Rozinanate sail boat
The 28 foot Rozinante canoe yawl, was designed by L. Francis Herreshoff and made its first splash 70 years ago. A trailerable, daysailer and cruiser with a long keel and elegant lines, it has become a classic over the years. The boat is planked in Western Red Cedar over White Oak frames. The rig has been modified by Doug Hylan, moving the mizzen mast further aft in order to allow for better handling of the tiller. Construction began in January of 2018 and involved dozens of students spanning several classes, led by instructor Leland Gibson. “An entirely new wood boat construction, from the keel up is, quite the rarity these days,” Gibson notes. “Its important for students to build boats so they know how to take them apart and repair them. The more you put boats together, the better you become at problem solving.”
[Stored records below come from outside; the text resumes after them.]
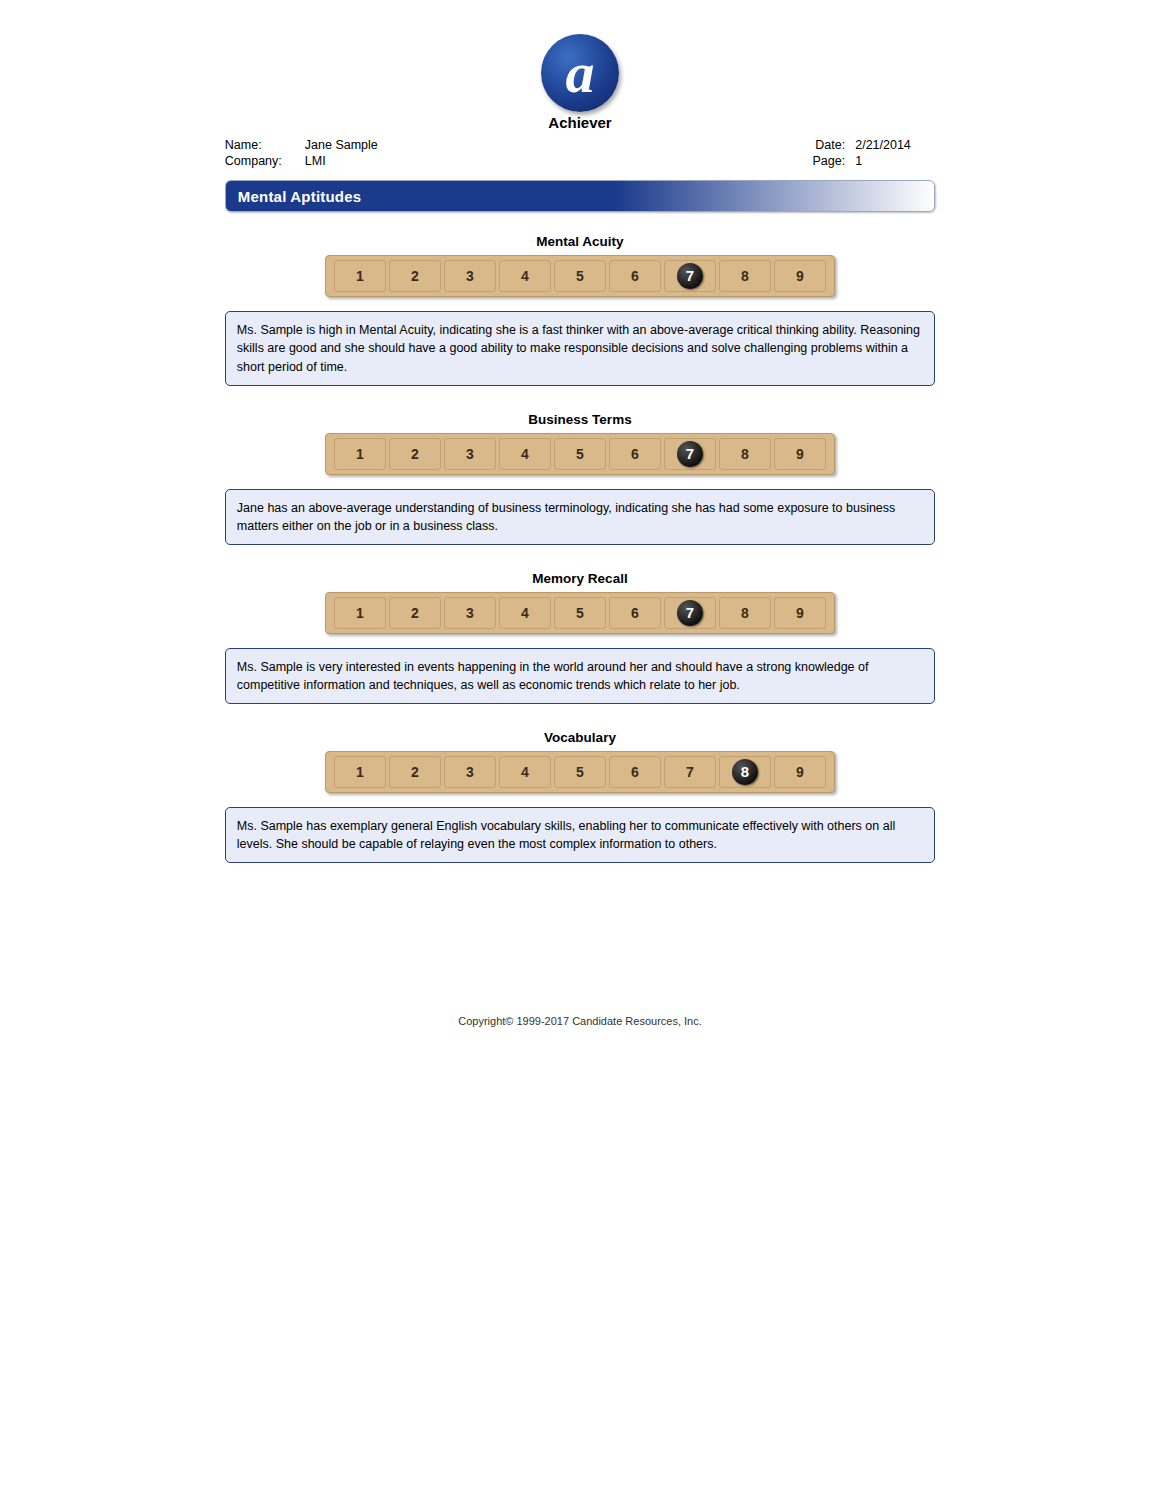a
Achiever
| Name: | Jane Sample | | Date: | 2/21/2014 |
| Company: | LMI | | Page: | 1 |
Mental Aptitudes
Mental Acuity
| 1 | 2 | 3 | 4 | 5 | 6 | 7 7 | 8 | 9 |
Ms. Sample is high in Mental Acuity, indicating she is a fast thinker with an above-average critical thinking ability. Reasoning skills are good and she should have a good ability to make responsible decisions and solve challenging problems within a short period of time.
Business Terms
| 1 | 2 | 3 | 4 | 5 | 6 | 7 7 | 8 | 9 |
Jane has an above-average understanding of business terminology, indicating she has had some exposure to business matters either on the job or in a business class.
Memory Recall
| 1 | 2 | 3 | 4 | 5 | 6 | 7 7 | 8 | 9 |
Ms. Sample is very interested in events happening in the world around her and should have a strong knowledge of competitive information and techniques, as well as economic trends which relate to her job.
Vocabulary
| 1 | 2 | 3 | 4 | 5 | 6 | 7 | 8 8 | 9 |
Ms. Sample has exemplary general English vocabulary skills, enabling her to communicate effectively with others on all levels. She should be capable of relaying even the most complex information to others.
Copyright© 1999-2017 Candidate Resources, Inc.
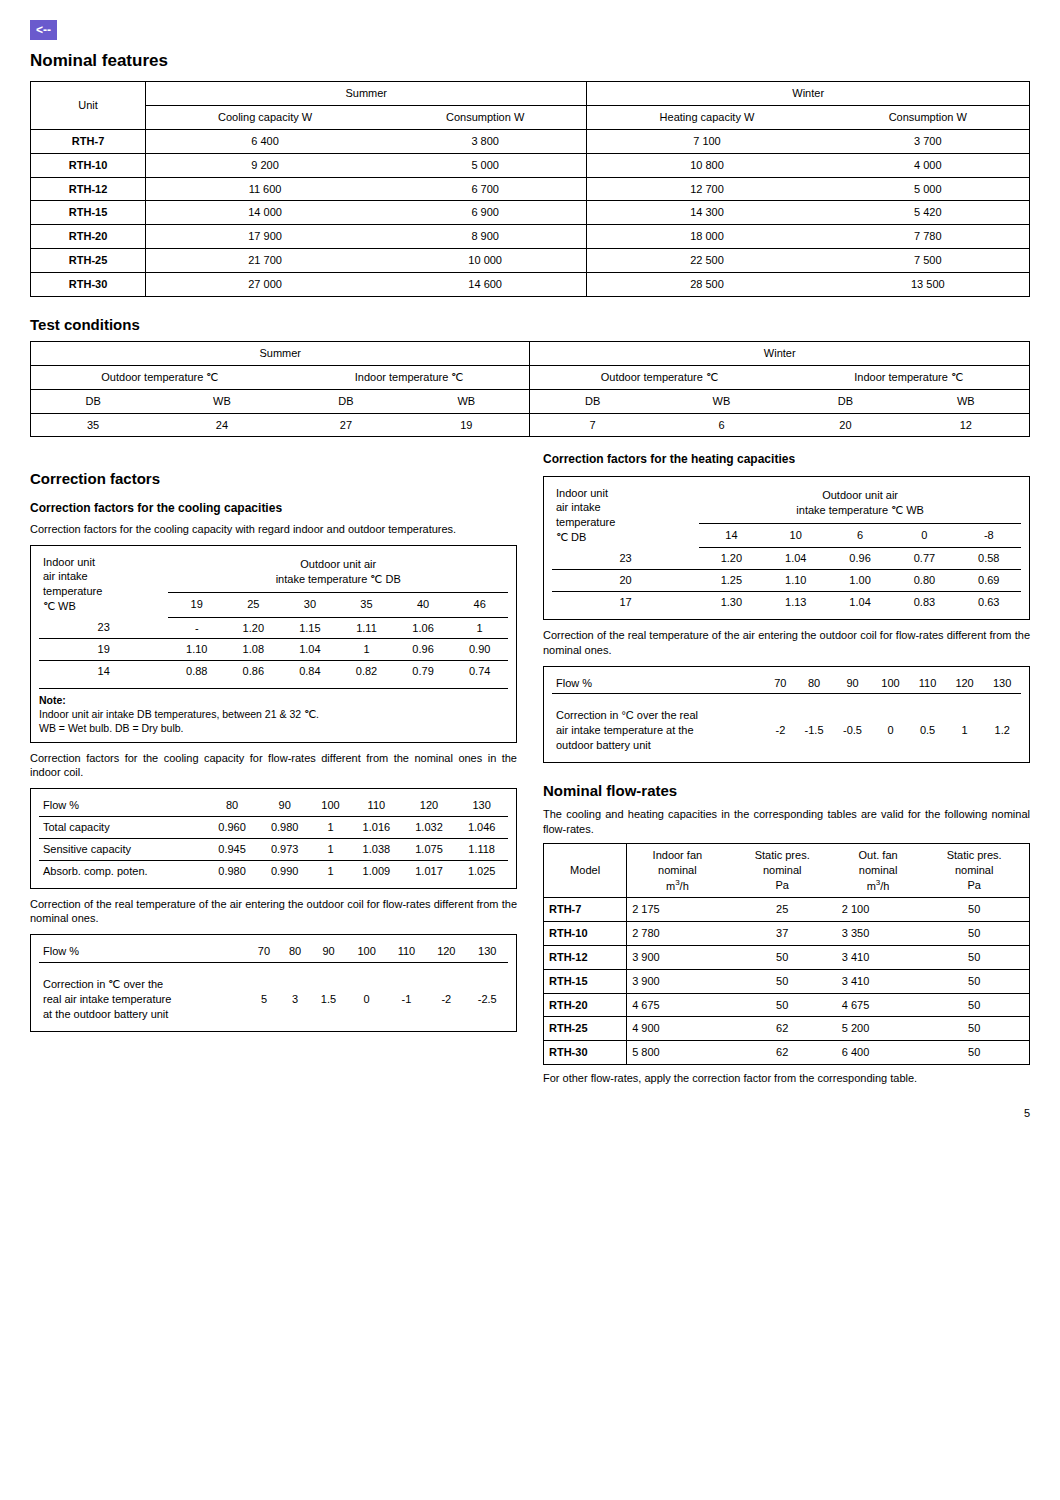<--
Nominal features
| Unit | Summer | Winter |
| --- | --- | --- |
| Cooling capacity W | Consumption W | Heating capacity W | Consumption W |
| RTH-7 | 6 400 | 3 800 | 7 100 | 3 700 |
| RTH-10 | 9 200 | 5 000 | 10 800 | 4 000 |
| RTH-12 | 11 600 | 6 700 | 12 700 | 5 000 |
| RTH-15 | 14 000 | 6 900 | 14 300 | 5 420 |
| RTH-20 | 17 900 | 8 900 | 18 000 | 7 780 |
| RTH-25 | 21 700 | 10 000 | 22 500 | 7 500 |
| RTH-30 | 27 000 | 14 600 | 28 500 | 13 500 |
Test conditions
| Summer | Winter |
| --- | --- |
| Outdoor temperature ℃ | Indoor temperature ℃ | Outdoor temperature ℃ | Indoor temperature ℃ |
| DB | WB | DB | WB | DB | WB | DB | WB |
| 35 | 24 | 27 | 19 | 7 | 6 | 20 | 12 |
Correction factors
Correction factors for the cooling capacities
Correction factors for the cooling capacity with regard indoor and outdoor temperatures.
| Indoor unit air intake temperature ℃ WB | Outdoor unit air intake temperature ℃ DB |
| 19 | 25 | 30 | 35 | 40 | 46 |
| 23 | - | 1.20 | 1.15 | 1.11 | 1.06 | 1 |
| 19 | 1.10 | 1.08 | 1.04 | 1 | 0.96 | 0.90 |
| 14 | 0.88 | 0.86 | 0.84 | 0.82 | 0.79 | 0.74 |
Note: Indoor unit air intake DB temperatures, between 21 & 32 ℃.
WB = Wet bulb. DB = Dry bulb.
Correction factors for the cooling capacity for flow-rates different from the nominal ones in the indoor coil.
| Flow % | 80 | 90 | 100 | 110 | 120 | 130 |
| Total capacity | 0.960 | 0.980 | 1 | 1.016 | 1.032 | 1.046 |
| Sensitive capacity | 0.945 | 0.973 | 1 | 1.038 | 1.075 | 1.118 |
| Absorb. comp. poten. | 0.980 | 0.990 | 1 | 1.009 | 1.017 | 1.025 |
Correction of the real temperature of the air entering the outdoor coil for flow-rates different from the nominal ones.
| Flow % | 70 | 80 | 90 | 100 | 110 | 120 | 130 |
| Correction in ℃ over the real air intake temperature at the outdoor battery unit | 5 | 3 | 1.5 | 0 | -1 | -2 | -2.5 |
Correction factors for the heating capacities
| Indoor unit air intake temperature ℃ DB | Outdoor unit air intake temperature ℃ WB |
| 14 | 10 | 6 | 0 | -8 |
| 23 | 1.20 | 1.04 | 0.96 | 0.77 | 0.58 |
| 20 | 1.25 | 1.10 | 1.00 | 0.80 | 0.69 |
| 17 | 1.30 | 1.13 | 1.04 | 0.83 | 0.63 |
Correction of the real temperature of the air entering the outdoor coil for flow-rates different from the nominal ones.
| Flow % | 70 | 80 | 90 | 100 | 110 | 120 | 130 |
| Correction in °C over the real air intake temperature at the outdoor battery unit | -2 | -1.5 | -0.5 | 0 | 0.5 | 1 | 1.2 |
Nominal flow-rates
The cooling and heating capacities in the corresponding tables are valid for the following nominal flow-rates.
| Model | Indoor fan nominal m 3 /h | Static pres. nominal Pa | Out. fan nominal m 3 /h | Static pres. nominal Pa |
| --- | --- | --- | --- | --- |
| RTH-7 | 2 175 | 25 | 2 100 | 50 |
| RTH-10 | 2 780 | 37 | 3 350 | 50 |
| RTH-12 | 3 900 | 50 | 3 410 | 50 |
| RTH-15 | 3 900 | 50 | 3 410 | 50 |
| RTH-20 | 4 675 | 50 | 4 675 | 50 |
| RTH-25 | 4 900 | 62 | 5 200 | 50 |
| RTH-30 | 5 800 | 62 | 6 400 | 50 |
For other flow-rates, apply the correction factor from the corresponding table.
5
Clean bay: zero-emission work boat
Lead instructor Bruce Blatchley says “Building CLEAN BAY has given students experience with laminating, strip-planking, and cold-molded construction; vacuum infusion; foam core construction; working with CNC production; millwork; and joinery.” With all this state of the art technology, the mission of the school is staying true. “We’re not just building boats,” says Blatchley, “our main product is education.” CLEAN BAY provided a leap into the future for Marine Systems instructor Kevin Ritz and his students. From installing a 500 gallon wastewater tank, Torqeedo lithium – ion battery banks, solar panels and controller, a Torqeedo electric propulsion system, bow thruster and impressed current cathodic protection, the project gives students a chance to learn and experience the real world problem solving skills which come with any new custom design and its integration with new technologies. “We are teaching and deploying state-of-the-art systems and propulsion technology for which, in many cases, standards have yet to be written,” says Marine Systems lead instructor Kevin Ritz.
Real-world projects, like the Poulsbo Boat, are carefully selected by instructors to serve as strong teaching platforms: after its construction by the Boatbuilding students, the Marine Systems students then completed the project by designing and installing the diesel engine, steering and controls and electrical system. From planking to electrical systems, the Poulsbo represents a symbiosis of hands-on education that’s keeping traditions alive while meeting the needs of the trades.